AgentCVR: Active Multi-Agent Cross-Video Reasoning via Script-Simulated Reinforcement Learning 文章

ArXiv CS.CV2026-05-29NEWSen作者: Yilun Qiu, Jiahe Wang, Cilin Yan, Jiayin Cai, Xiaolong Jiang, Yao Hu, Chun Yuan

摘要

arXiv:2605.29643v1 Announce Type: new Abstract: Cross-Video Reasoning (CVR) has emerged as a critical frontier in multimodal intelligence, requiring models to retrieve, align, and aggregate evidence distributed across multiple videos.
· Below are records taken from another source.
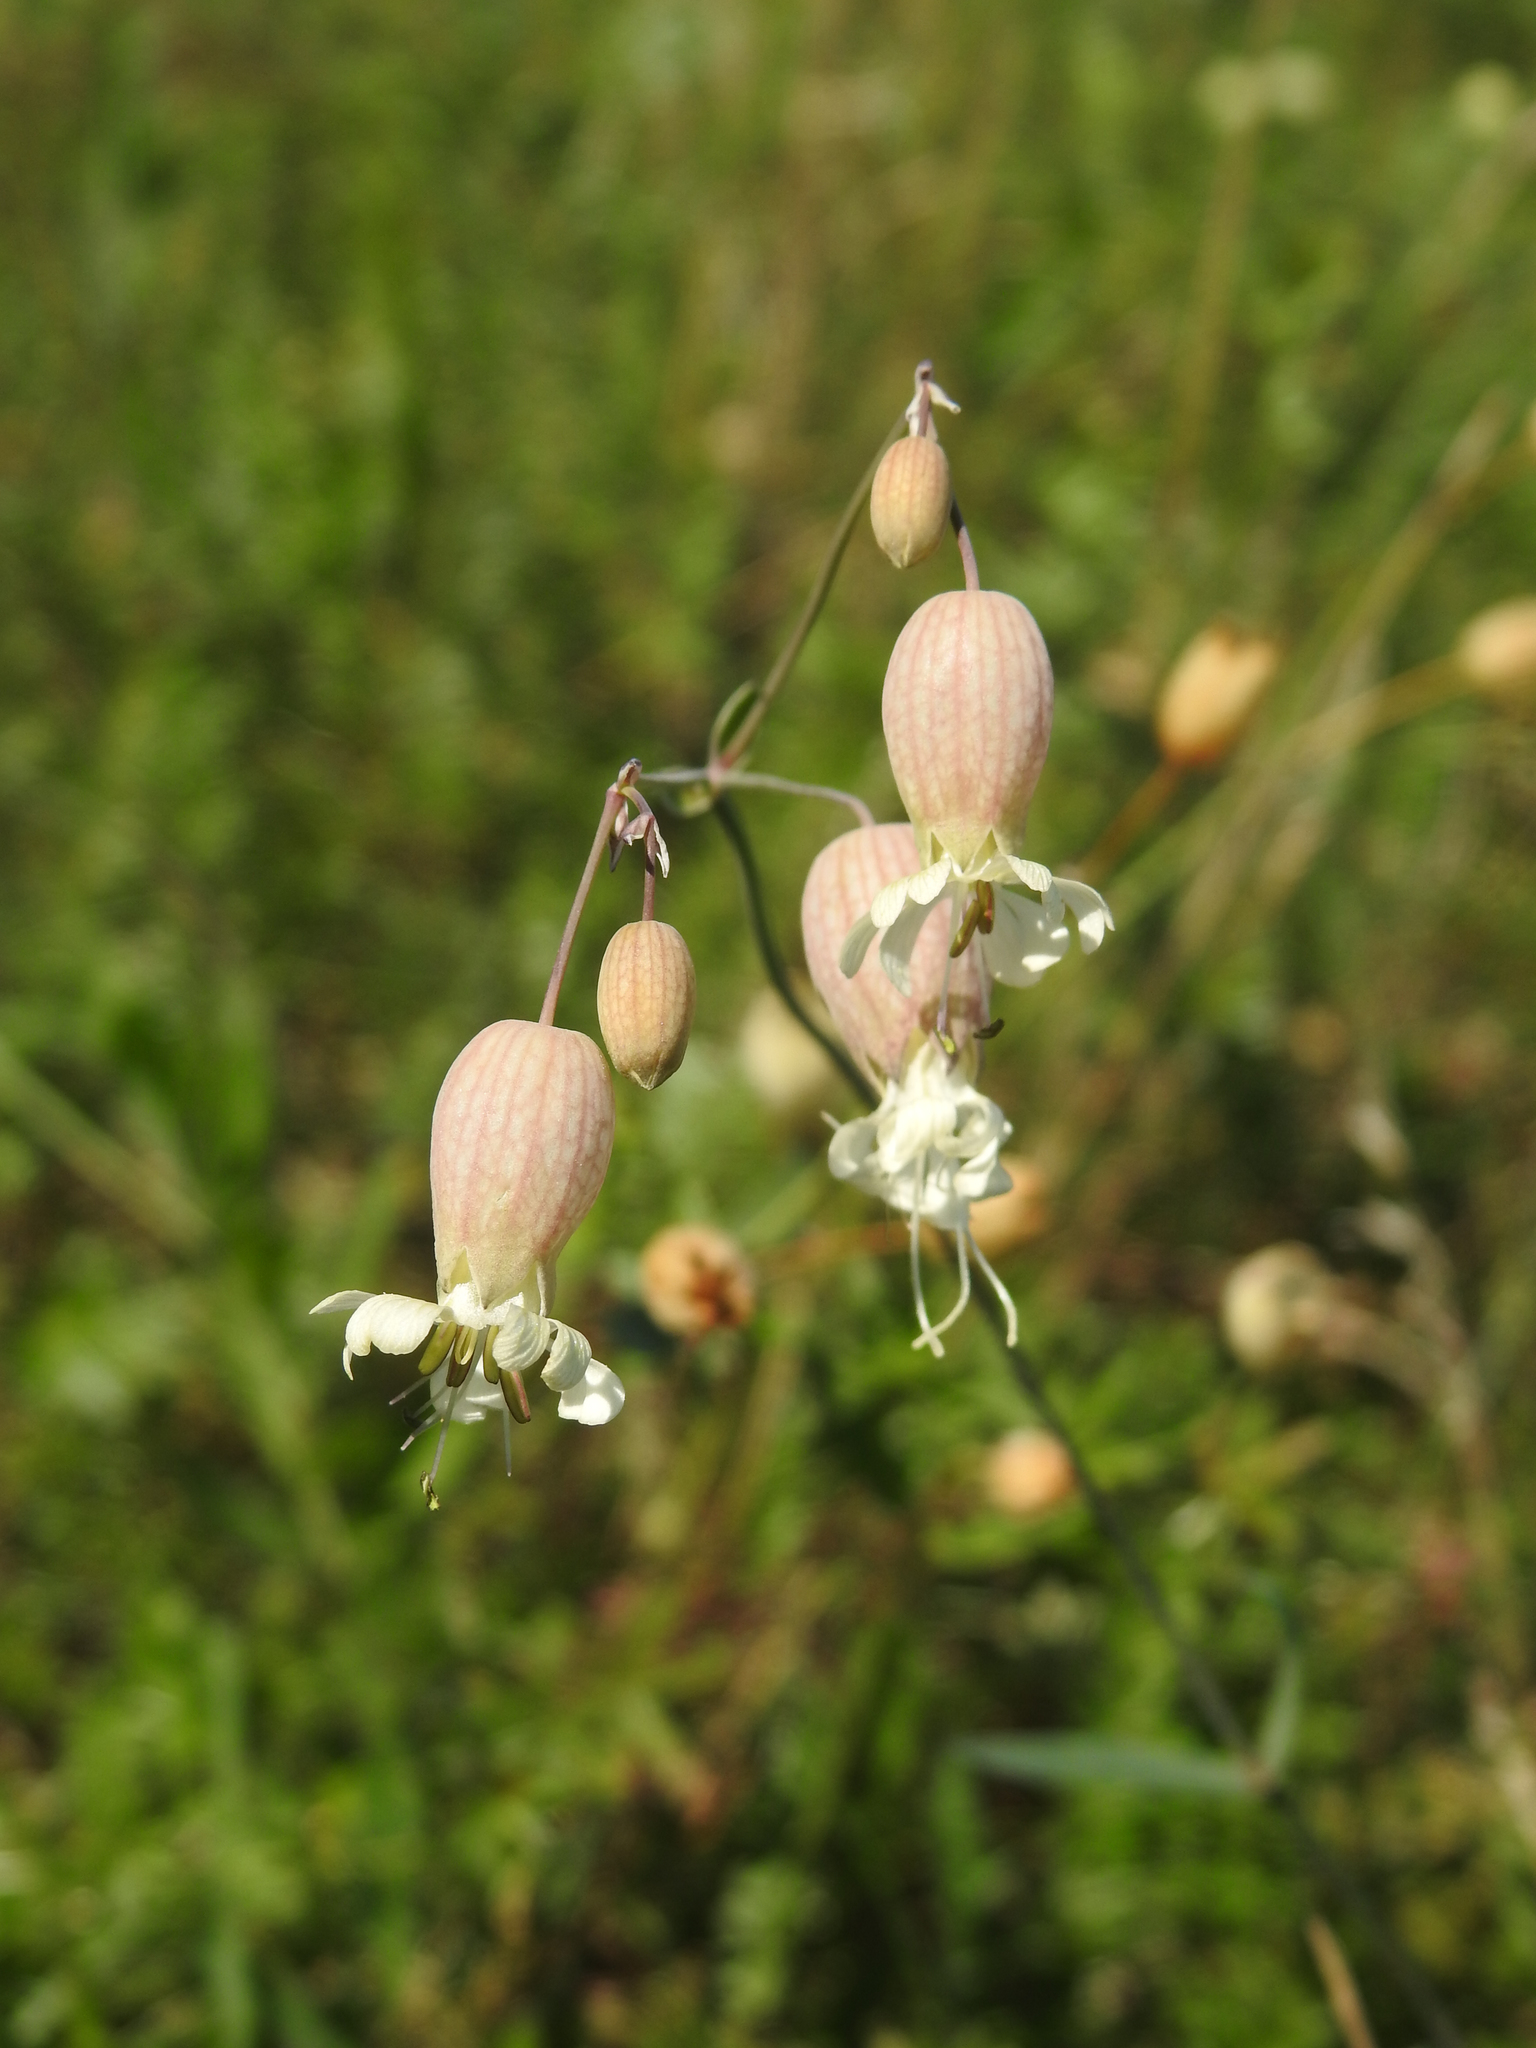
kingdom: Plantae
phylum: Tracheophyta
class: Magnoliopsida
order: Caryophyllales
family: Caryophyllaceae
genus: Silene
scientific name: Silene vulgaris
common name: Bladder campion
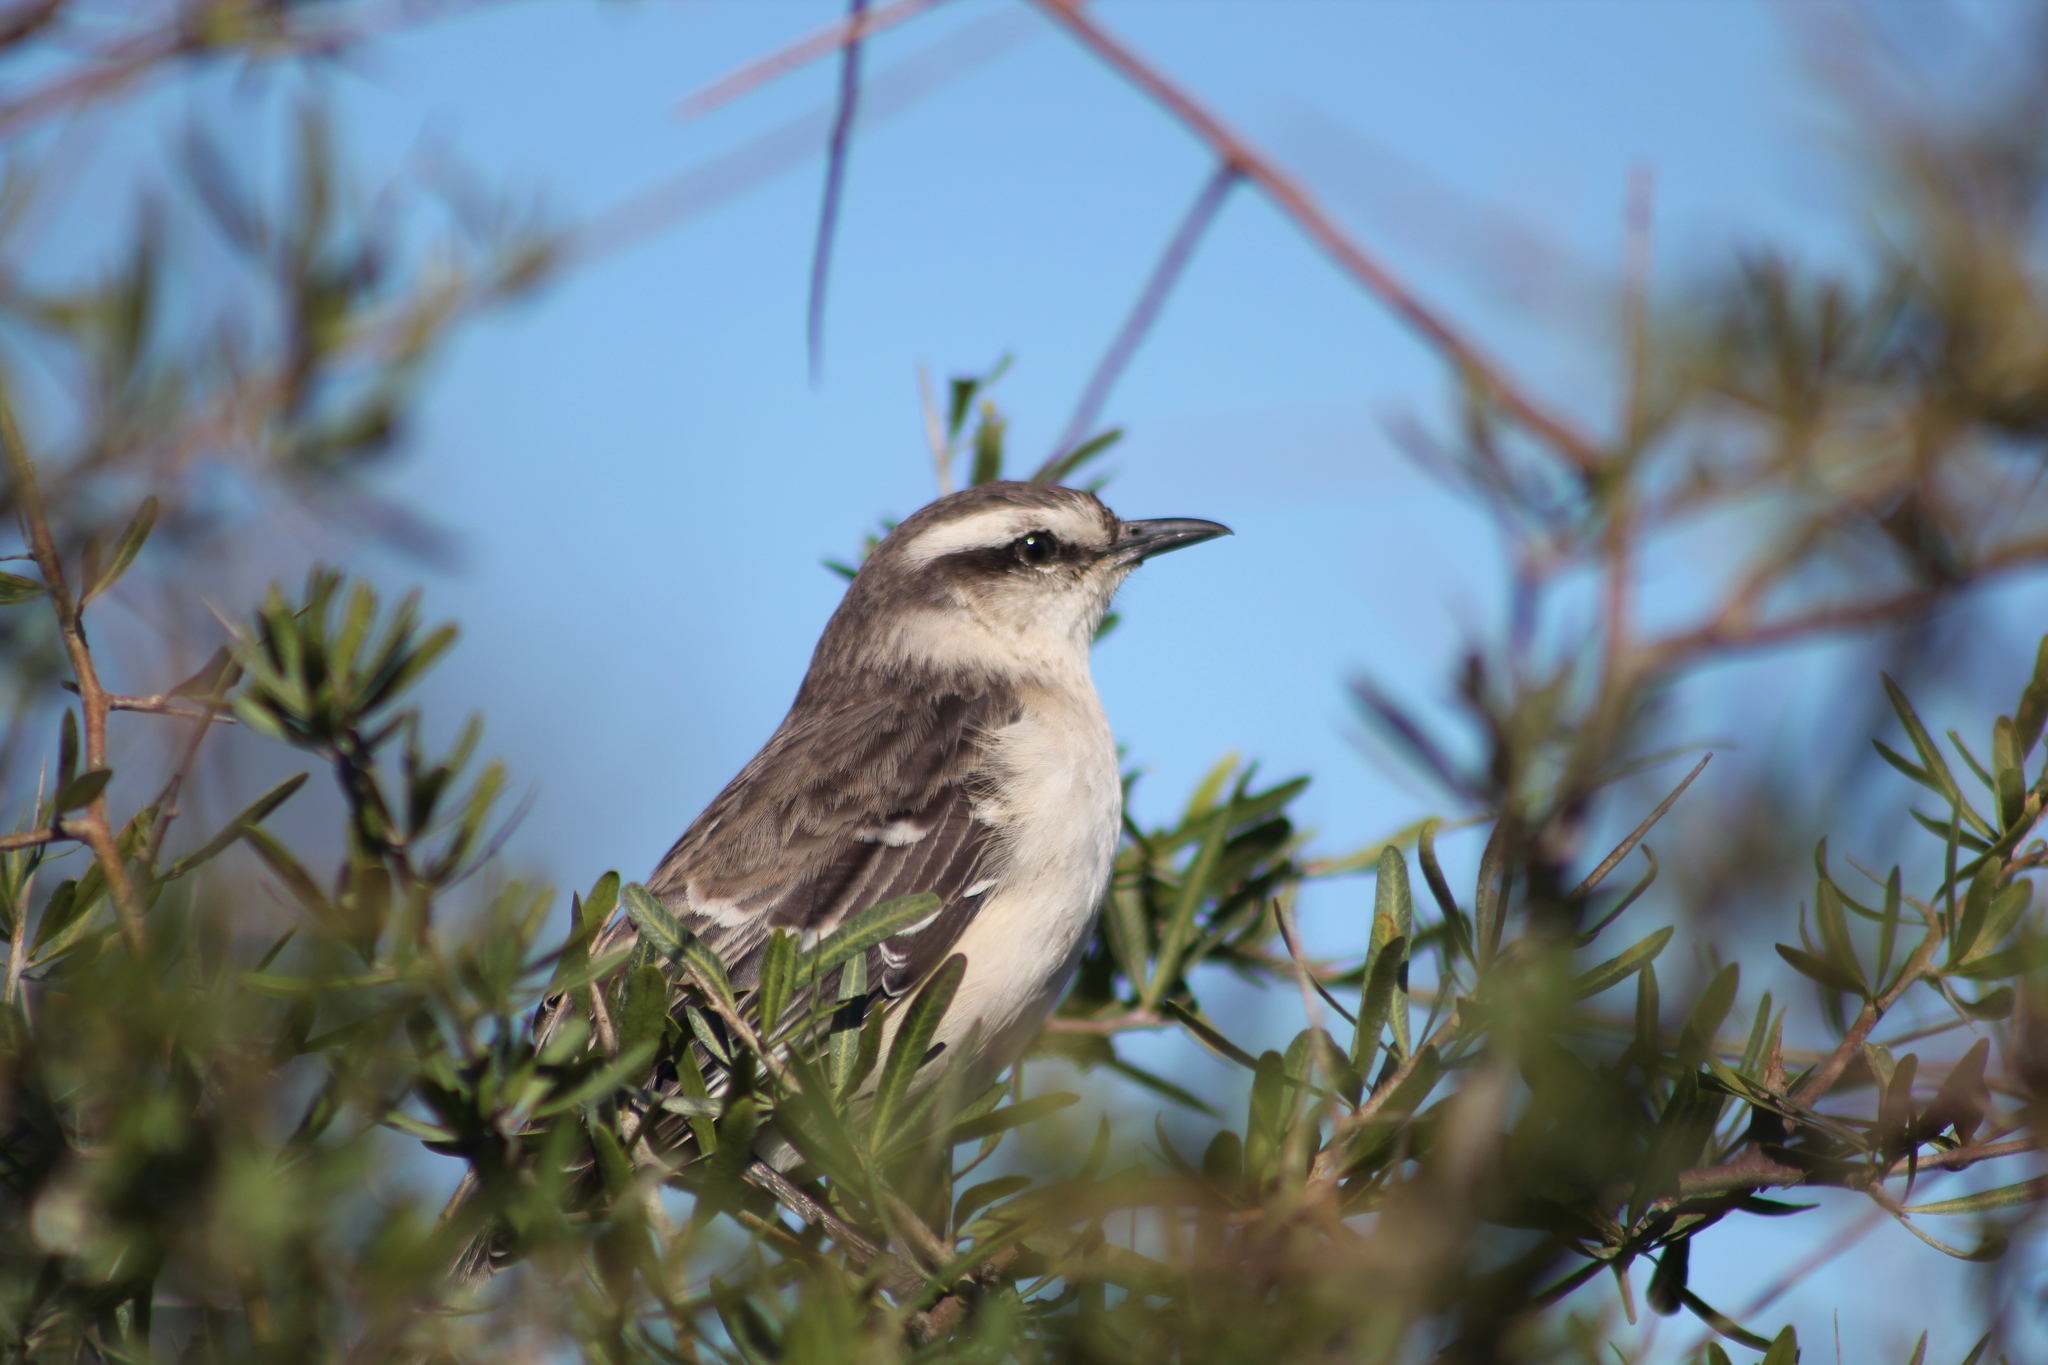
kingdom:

Current Multimodal Large Language Models (MLLMs) often struggle with CVR, as simple single-pass strategies encode multiple videos into a shared compressed context, potentially obscuring rare but critical evidence. In this paper, we propose AgentCVR, a multi-agent framework that treats CVR as an active evidence-acquisition task. AgentCVR employs a Master Agent to iteratively coordinate specialized Visual and Audio Agents for targeted evidence extraction. To ensure efficient training, we introduce Script-Simulated RL, which optimizes the agent's policy with LLM-generated semantic scripts and a lightweight text-based simulator, bypassing costly multimodal inference during online exploration.